Sometimes they would simply congratulate us or cheer us on when we’d demonstrably faced down a fear or cut our symptoms — turning off the step counter to avoid overexercising, for example, or pushing ourselves to eat three proper meals a day. The therapists also sent us away every week with some homework to do, ensuring that we spent at least a couple of hours in between each session confronting the problem, digging into the detail, logging what we ate, and trying to understand how this learned habit could be unlearned and replaced with something positive.
“A bit of blubbing”
And then there was us lot, the patients. It’s odd to think that a room full of complete strangers sitting around talking about an intensely personal, often horribly lonely problem can in any way be an uplifting experience, but by the final few weeks, that’s exactly what it had become for me. As the sessions unfolded, we started to realise how similar our ways of thinking about the world were.

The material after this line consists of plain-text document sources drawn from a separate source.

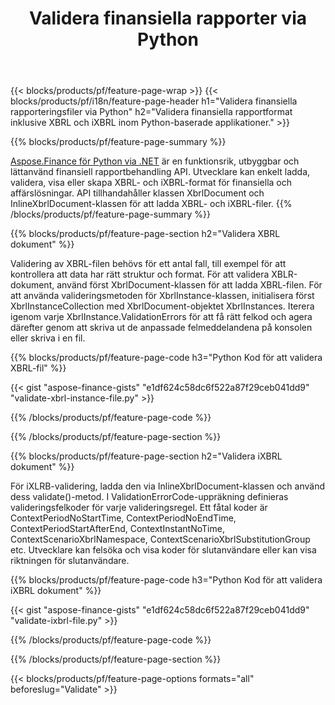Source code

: ﻿---
title: Validera finansiella rapporter via Python
url: /sv/python-net/validate/
description:  Python-kod för att validera finansiella rapporter i XBRL- och iXBRL-filer via Python-biblioteket.
---
{{< blocks/products/pf/feature-page-wrap >}}
{{< blocks/products/pf/i18n/feature-page-header h1="Validera finansiella rapporteringsfiler via Python" h2="Validera finansiella rapportformat inklusive XBRL och iXBRL inom Python-baserade applikationer." >}}

{{% blocks/products/pf/feature-page-summary %}}

[Aspose.Finance för Python via .NET](https://products.aspose.com/finance/python-net/) är en funktionsrik, utbyggbar och lättanvänd finansiell rapportbehandling API. Utvecklare kan enkelt ladda, validera, visa eller skapa XBRL- och iXBRL-format för finansiella och affärslösningar. API tillhandahåller klassen XbrlDocument och InlineXbrlDocument-klassen för att ladda XBRL- och iXBRL-filer.
{{% /blocks/products/pf/feature-page-summary %}}

{{% blocks/products/pf/feature-page-section h2="Validera XBRL dokument" %}}

Validering av XBRL-filen behövs för ett antal fall, till exempel för att kontrollera att data har rätt struktur och format. För att validera XBLR-dokument, använd först XbrlDocument-klassen för att ladda XBRL-filen. För att använda valideringsmetoden för XbrlInstance-klassen, initialisera först XbrlInstanceCollection med XbrlDocument-objektet XbrlInstances. Iterera igenom varje XbrlInstance.ValidationErrors för att få rätt felkod och agera därefter genom att skriva ut de anpassade felmeddelandena på konsolen eller skriva i en fil.

{{% blocks/products/pf/feature-page-code h3="Python Kod för att validera XBRL-fil" %}}

{{< gist "aspose-finance-gists" "e1df624c58dc6f522a87f29ceb041dd9" "validate-xbrl-instance-file.py" >}} 

{{% /blocks/products/pf/feature-page-code %}}

{{% /blocks/products/pf/feature-page-section %}}

{{% blocks/products/pf/feature-page-section h2="Validera iXBRL dokument" %}}

För iXLRB-validering, ladda den via InlineXbrlDocument-klassen och använd dess validate()-metod. I ValidationErrorCode-uppräkning definieras valideringsfelkoder för varje valideringsregel. Ett fåtal koder är ContextPeriodNoStartTime, ContextPeriodNoEndTime, ContextPeriodStartAfterEnd, ContextInstantNoTime, ContextScenarioXbrlNamespace, ContextScenarioXbrlSubstitutionGroup etc. Utvecklare kan felsöka och visa koder för slutanvändare eller kan visa riktningen för slutanvändare.

{{% blocks/products/pf/feature-page-code h3="Python Kod för att validera iXBRL dokument" %}}

{{< gist "aspose-finance-gists" "e1df624c58dc6f522a87f29ceb041dd9" "validate-ixbrl-file.py" >}}

{{% /blocks/products/pf/feature-page-code %}}

{{% /blocks/products/pf/feature-page-section %}}

{{< blocks/products/pf/feature-page-options formats="all" beforeslug="Validate" >}}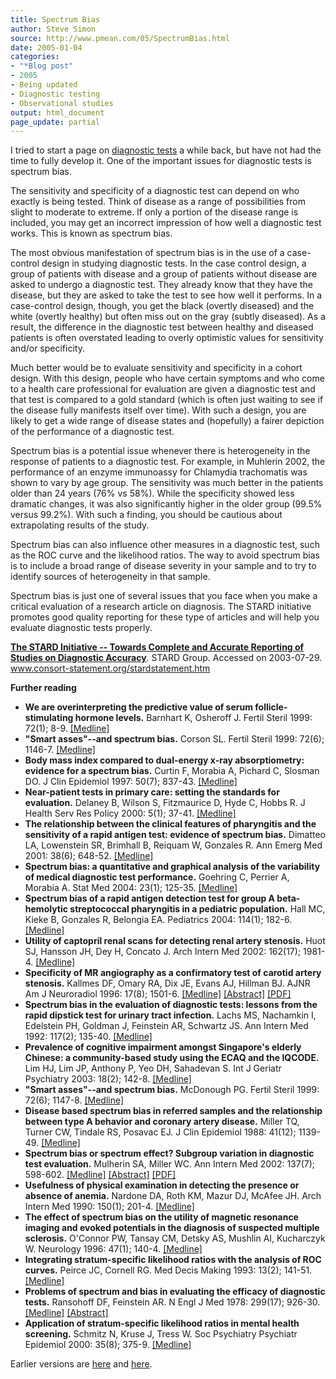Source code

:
 ```yaml
---
title: Spectrum Bias
author: Steve Simon
source: http://www.pmean.com/05/SpectrumBias.html
date: 2005-01-04
categories:
- "*Blog post"
- 2005
- Being updated
- Diagnostic testing
- Observational studies
output: html_document
page_update: partial
---
```

I tried to start a page on [diagnostic
tests](../category/DiagnosticTesting.html) a while back, but have not
had the time to fully develop it. One of the important issues for
diagnostic tests is spectrum bias.

The sensitivity and specificity of a diagnostic test can depend on who
exactly is being tested. Think of disease as a range of possibilities
from slight to moderate to extreme. If only a portion of the disease
range is included, you may get an incorrect impression of how well a
diagnostic test works. This is known as spectrum bias.

The most obvious manifestation of spectrum bias is in the use of a
case-control design in studying diagnostic tests. In the case control
design, a group of patients with disease and a group of patients without
disease are asked to undergo a diagnostic test. They already know that
they have the disease, but they are asked to take the test to see how
well it performs. In a case-control design, though, you get the black
(overtly diseased) and the white (overtly healthy) but often miss out on
the gray (subtly diseased). As a result, the difference in the
diagnostic test between healthy and diseased patients is often
overstated leading to overly optimistic values for sensitivity and/or
specificity.

Much better would be to evaluate sensitivity and specificity in a cohort
design. With this design, people who have certain symptoms and who come
to a health care professional for evaluation are given a diagnostic test
and that test is compared to a gold standard (which is often just
waiting to see if the disease fully manifests itself over time). With
such a design, you are likely to get a wide range of disease states and
(hopefully) a fairer depiction of the performance of a diagnostic test.

Spectrum bias is a potential issue whenever there is heterogeneity in
the response of patients to a diagnostic test. For example, in Muhlerin
2002, the performance of an enzyme immunoassy for Chlamydia trachomatis
was shown to vary by age group. The sensitivity was much better in the
patients older than 24 years (76% vs 58%). While the specificity showed
less dramatic changes, it was also significantly higher in the older
group (99.5% versus 99.2%). With such a finding, you should be cautious
about extrapolating results of the study.

Spectrum bias can also influence other measures in a diagnostic test,
such as the ROC curve and the likelihood ratios. The way to avoid
spectrum bias is to include a broad range of disease severity in your
sample and to try to identify sources of heterogeneity in that sample.

Spectrum bias is just one of several issues that you face when you make
a critical evaluation of a research article on diagnosis. The STARD
initiative promotes good quality reporting for these type of articles
and will help you evaluate diagnostic tests properly.

**[The STARD Initiative \-- Towards Complete and Accurate Reporting of
Studies on Diagnostic
Accuracy](http://www.consort-statement.org/stardstatement.htm)**. STARD
Group. Accessed on 2003-07-29.
www.consort-statement.org/stardstatement.htm

**Further reading**

- **We are overinterpreting the predictive value of serum
follicle-stimulating hormone levels.** Barnhart K, Osheroff J.
Fertil Steril 1999: 72(1); 8-9.
[\[Medline\]](http://www.ncbi.nlm.nih.gov/entrez/query.fcgi?cmd=Retrieve&db=PubMed&list_uids=10428140&dopt=Abstract)
- **"Smart asses"\--and spectrum bias.** Corson SL. Fertil Steril
1999: 72(6); 1146-7.
[\[Medline\]](http://www.ncbi.nlm.nih.gov/entrez/query.fcgi?cmd=Retrieve&db=PubMed&list_uids=10593399&dopt=Abstract)
- **Body mass index compared to dual-energy x-ray absorptiometry:
evidence for a spectrum bias.** Curtin F, Morabia A, Pichard C,
Slosman DO. J Clin Epidemiol 1997: 50(7); 837-43.
[\[Medline\]](http://www.ncbi.nlm.nih.gov/entrez/query.fcgi?cmd=Retrieve&db=PubMed&list_uids=9253396&dopt=Abstract)
- **Near-patient tests in primary care: setting the standards for
evaluation.** Delaney B, Wilson S, Fitzmaurice D, Hyde C, Hobbs R. J
Health Serv Res Policy 2000: 5(1); 37-41.
[\[Medline\]](http://www.ncbi.nlm.nih.gov/entrez/query.fcgi?cmd=Retrieve&db=PubMed&list_uids=10787586&dopt=Abstract)
- **The relationship between the clinical features of pharyngitis and
the sensitivity of a rapid antigen test: evidence of spectrum
bias.** Dimatteo LA, Lowenstein SR, Brimhall B, Reiquam W,
Gonzales R. Ann Emerg Med 2001: 38(6); 648-52.
[\[Medline\]](http://www.ncbi.nlm.nih.gov/entrez/query.fcgi?cmd=Retrieve&db=PubMed&list_uids=11719744&dopt=Abstract)
- **Spectrum bias: a quantitative and graphical analysis of the
variability of medical diagnostic test performance.** Goehring C,
Perrier A, Morabia A. Stat Med 2004: 23(1); 125-35.
[\[Medline\]](http://www.ncbi.nlm.nih.gov/entrez/query.fcgi?cmd=Retrieve&db=PubMed&list_uids=14695644&dopt=Abstract)
- **Spectrum bias of a rapid antigen detection test for group A
beta-hemolytic streptococcal pharyngitis in a pediatric
population.** Hall MC, Kieke B, Gonzales R, Belongia EA. Pediatrics
2004: 114(1); 182-6.
[\[Medline\]](http://www.ncbi.nlm.nih.gov/entrez/query.fcgi?cmd=Retrieve&db=PubMed&list_uids=15231926&dopt=Abstract)
- **Utility of captopril renal scans for detecting renal artery
stenosis.** Huot SJ, Hansson JH, Dey H, Concato J. Arch Intern Med
2002: 162(17); 1981-4.
[\[Medline\]](http://www.ncbi.nlm.nih.gov/entrez/query.fcgi?cmd=Retrieve&db=PubMed&list_uids=12230421&dopt=Abstract)
- **Specificity of MR angiography as a confirmatory test of carotid
artery stenosis.** Kallmes DF, Omary RA, Dix JE, Evans AJ, Hillman
BJ. AJNR Am J Neuroradiol 1996: 17(8); 1501-6.
[\[Medline\]](http://www.ncbi.nlm.nih.gov/entrez/query.fcgi?cmd=Retrieve&db=PubMed&list_uids=8883649&dopt=Abstract)
[\[Abstract\]](http://www.ajnr.org/cgi/content/abstract/17/8/1501)
[\[PDF\]](http://www.ajnr.org/cgi/reprint/17/8/1501.pdf)
- **Spectrum bias in the evaluation of diagnostic tests: lessons from
the rapid dipstick test for urinary tract infection.** Lachs MS,
Nachamkin I, Edelstein PH, Goldman J, Feinstein AR, Schwartz JS. Ann
Intern Med 1992: 117(2); 135-40.
[\[Medline\]](http://www.ncbi.nlm.nih.gov/entrez/query.fcgi?cmd=Retrieve&db=PubMed&list_uids=1605428&dopt=Abstract)
- **Prevalence of cognitive impairment amongst Singapore's elderly
Chinese: a community-based study using the ECAQ and the IQCODE.**
Lim HJ, Lim JP, Anthony P, Yeo DH, Sahadevan S. Int J Geriatr
Psychiatry 2003: 18(2); 142-8.
[\[Medline\]](http://www.ncbi.nlm.nih.gov/entrez/query.fcgi?cmd=Retrieve&db=PubMed&list_uids=12571823&dopt=Abstract)
- **"Smart asses"\--and spectrum bias.** McDonough PG. Fertil Steril
1999: 72(6); 1147-8.
[\[Medline\]](http://www.ncbi.nlm.nih.gov/entrez/query.fcgi?cmd=Retrieve&db=PubMed&list_uids=10593400&dopt=Abstract)
- **Disease based spectrum bias in referred samples and the
relationship between type A behavior and coronary artery disease.**
Miller TQ, Turner CW, Tindale RS, Posavac EJ. J Clin Epidemiol 1988:
41(12); 1139-49.
[\[Medline\]](http://www.ncbi.nlm.nih.gov/entrez/query.fcgi?cmd=Retrieve&db=PubMed&list_uids=3062137&dopt=Abstract)
- **Spectrum bias or spectrum effect? Subgroup variation in diagnostic
test evaluation.** Mulherin SA, Miller WC. Ann Intern Med 2002:
137(7); 598-602.
[\[Medline\]](http://www.ncbi.nlm.nih.gov/entrez/query.fcgi?cmd=Retrieve&db=PubMed&list_uids=12353947&dopt=Abstract)
[\[Abstract\]](http://www.annals.org/cgi/content/abstract/137/7/598)
[\[PDF\]](http://www.annals.org/cgi/reprint/137/7/598.pdf)
- **Usefulness of physical examination in detecting the presence or
absence of anemia.** Nardone DA, Roth KM, Mazur DJ, McAfee JH. Arch
Intern Med 1990: 150(1); 201-4.
[\[Medline\]](http://www.ncbi.nlm.nih.gov/entrez/query.fcgi?cmd=Retrieve&db=PubMed&list_uids=2297289&dopt=Abstract)
- **The effect of spectrum bias on the utility of magnetic resonance
imaging and evoked potentials in the diagnosis of suspected multiple
sclerosis.** O'Connor PW, Tansay CM, Detsky AS, Mushlin AI,
Kucharczyk W. Neurology 1996: 47(1); 140-4.
[\[Medline\]](http://www.ncbi.nlm.nih.gov/entrez/query.fcgi?cmd=Retrieve&db=PubMed&list_uids=8710067&dopt=Abstract)
- **Integrating stratum-specific likelihood ratios with the analysis
of ROC curves.** Peirce JC, Cornell RG. Med Decis Making 1993:
13(2); 141-51.
[\[Medline\]](http://www.ncbi.nlm.nih.gov/entrez/query.fcgi?cmd=Retrieve&db=PubMed&list_uids=8483399&dopt=Abstract)
- **Problems of spectrum and bias in evaluating the efficacy of
diagnostic tests.** Ransohoff DF, Feinstein AR. N Engl J Med 1978:
299(17); 926-30.
[\[Medline\]](http://www.ncbi.nlm.nih.gov/entrez/query.fcgi?cmd=Retrieve&db=PubMed&list_uids=692598&dopt=Abstract)
[\[Abstract\]](http://content.nejm.org/cgi/content/abstract/299/17/926)
- **Application of stratum-specific likelihood ratios in mental health
screening.** Schmitz N, Kruse J, Tress W. Soc Psychiatry Psychiatr
Epidemiol 2000: 35(8); 375-9.
[\[Medline\]](http://www.ncbi.nlm.nih.gov/entrez/query.fcgi?cmd=Retrieve&db=PubMed&list_uids=11037307&dopt=Abstract)

Earlier versions are [here][sim1] and [here][sim2].

[sim1]: http://www.pmean.com/05/SpectrumBias.html
[sim2]: http://new.pmean.com/spectrum-bias/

Many of us suffered from the same black-and-white approach to life, instantly assuming that everything was doomed if we broke one of our stupid, self-imposed rules about food or exercise or life in general. As the weeks passed, it felt like our collective confidence grew, and we became strong enough to encourage each other when one of us had had a bad week. When things got tough in between sessions, I would always remember something lovely that someone else in the group had said and draw strength from it. And while the sessions naturally started off a little awkward, we really did end up as friends— obviously with quite a bit of blubbing, but also with a lot of laughing, gently poking fun at ourselves and the ways we’d been thinking for years.
So what did I learn from three months of pouring my heart out and making collages?
I’ve learned that recovery isn’t ever linear. I am not better yet, but I am better than I was in February. I’ve spent a decade reinforcing these ways of thinking and crafting a series of faulty responses to life’s challenges — so it’s only natural that it will take me a bit of time to master this new way of seeing the world. I will fall down, have bad days, feel like I’m getting nowhere — but, for the first time in a long time, I feel like I will eventually get there.
I’ve learned that everyone deserves to look after themselves sometimes, even a ham-faced freak like me. I really have done a done a lousy job of taking care of myself over the past few years, whether through overwork or neglect. Taking a bit of time out to do something I like is not laziness — and having a toolbox of fun, fulfilling stuff like reading, learning, gaming, cooking and gigging to draw on when I’m feeling a bit frazzled is a big help. Taking care of myself also involves making sure I’m properly nourished, eating three good meals a day, staying off the booze (instead of letting myself lapse because I’m worried about what other people will think), getting enough sleep, turning the bloody phone off sometimes — taking all the steps I can to give my body and my brain the best possible chance of actually beating this for good.
“Boring and whiny”
I’ve also learned how liberating it can be to face down your fears and prove your bulimia brain wrong.
I absolutely did not want to open my mouth when I sat down in that room with this group of strangers. I knew for a fact that they wouldn’t like me. I knew for a fact that they would think I was the fattest, ugliest member of the group — boring and whiny, dodgy haircut, weird clothes. I knew for a fact that I didn’t deserve to be there, that I wasn’t ill enough or female enough or thin enough to justify my presence in the group. And I knew for a fact that my attendance would add nothing to the group, and that I would just make the sessions worse for everyone.
It turns out that I was just mistaken on all of these counts. I made friends. I spoke up. I cheered people up. And now I’m kind of addicted to that feeling. I want to keep on being wrong, again and again and again, until these rubbish, faulty predictions that have been getting in the way of my life for years are no longer a recognisable part of me— just some ill-informed stuff I used to spout before some good people taught me how to take care of myself.